Congo-Brazzaville: Transport en commun - Les conducteurs menacent d'aller en grève

L'intersyndicale des transporteurs en commun du Congo a menacé de lancer un avis de grève à compter du 19 octobre, si le gouvernement ne revoyait pas à la hausse le nombre de personnes autorisées dans les bus, minibus et taxis.

La décision ressort de la réunion de l'intersyndicale des transporteurs en commun du Congo, tenue la semaine dernière à Brazzaville, au cours de laquelle plusieurs autres doléances ont été formulées.

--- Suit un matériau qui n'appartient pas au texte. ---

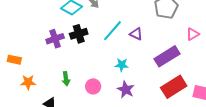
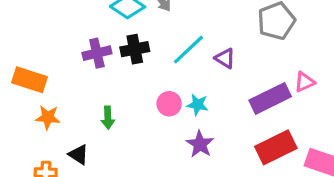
pink triangle: (193, 34) -> (305, 82), moved
orange rectangle: (14, 60) -> (30, 80), size x1.5
pink circle: (93, 86) -> (169, 104), moved

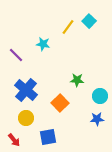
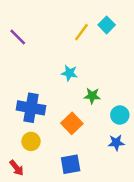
cyan star: (43, 44) -> (69, 73), moved
purple line: (16, 55) -> (18, 37), moved
blue cross: (26, 90) -> (31, 108), turned -30
blue square: (48, 137) -> (71, 164), moved

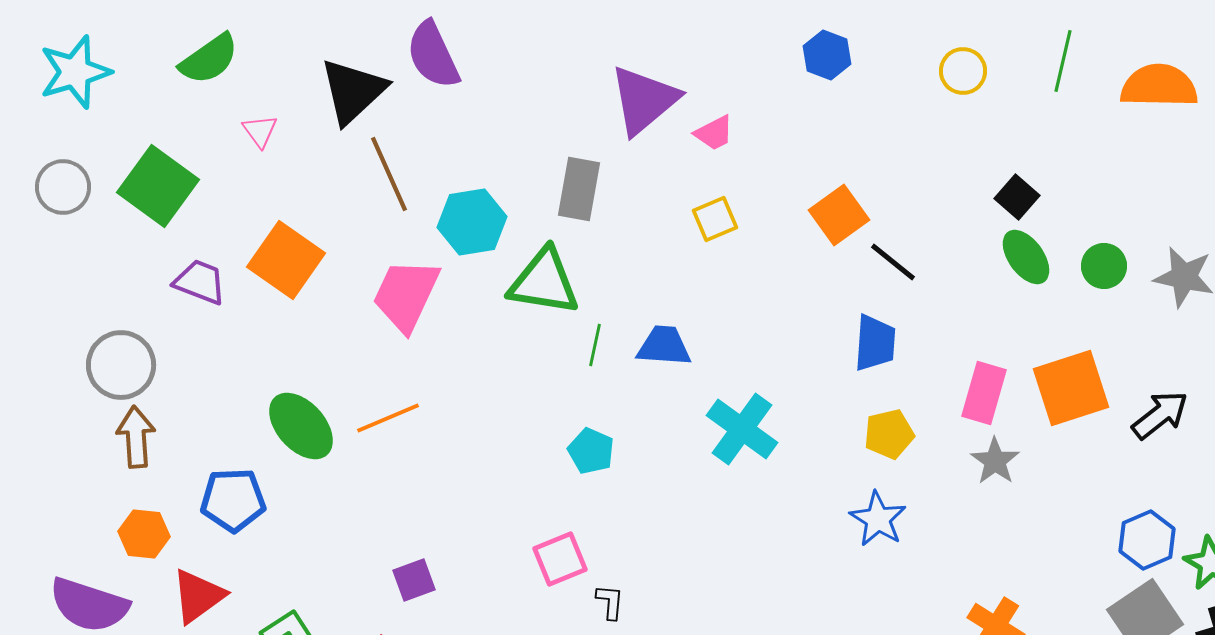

Il s'agit du rabais des frais de transformation des permis de conduire de couleur rose en permis de conduire informatisé et sécurisé, de l'uniformité des prix d'autorisation des transports publics sur l'ensemble du territoire national, de la suspension des postes de péage et de pesage sur la route nationale N°2 jusqu'à son aménagement.

A cela s'ajoute la demande de l'annulation d'une taxe hebdomadaire instituée par la mairie de Brazzaville dans des arrêts de bus. « Au regard de ce qui précède, si nos revendications ne sont pas prises en compte, un avis de grève s'en suivra à compter du lundi 19 octobre », a lancé l'intersyndicale des transporteurs en commun.

Depuis la mise en place des mesures par le gouvernement dans le cadre de la lutte contre la Covid-19, se déplacer devient un véritable casse-tête pour la population. La segmentation des itinéraires oblige à payer doublement ou triplement le prix du transport, ceci au vu et au su des autorités compétentes.

Pour les transporteurs, il s'agit là des conséquences notamment des couvre-feux et de la réduction du nombre de personnes dans les moyens de transport en commun.

Les bus de la Société de transport public urbain (STPU), communément appelés « mal à l'aise », censés respecter les itinéraires pour soulager la population, jouent également depuis quelques mois le jeu des demi-terrains. Dans ces bus, les mesures barrières notamment la distanciation physique n'est pas respectée.

Le problème des demi-terrains ne datent pas d'aujourd'hui. La volonté des pouvoirs publics d'y remédier remonte à plusieurs années. L'arrêté n°172 du 24 février 2006, qui est entré en vigueur en mars 2010, fixe les itinéraires de bus et taxi-bus.

Dans le contexte d'état d'urgence actuel, la situation devient de plus en plus difficile. Les transporteurs et la population attendent des solutions qui arrangeraient les uns et les autres.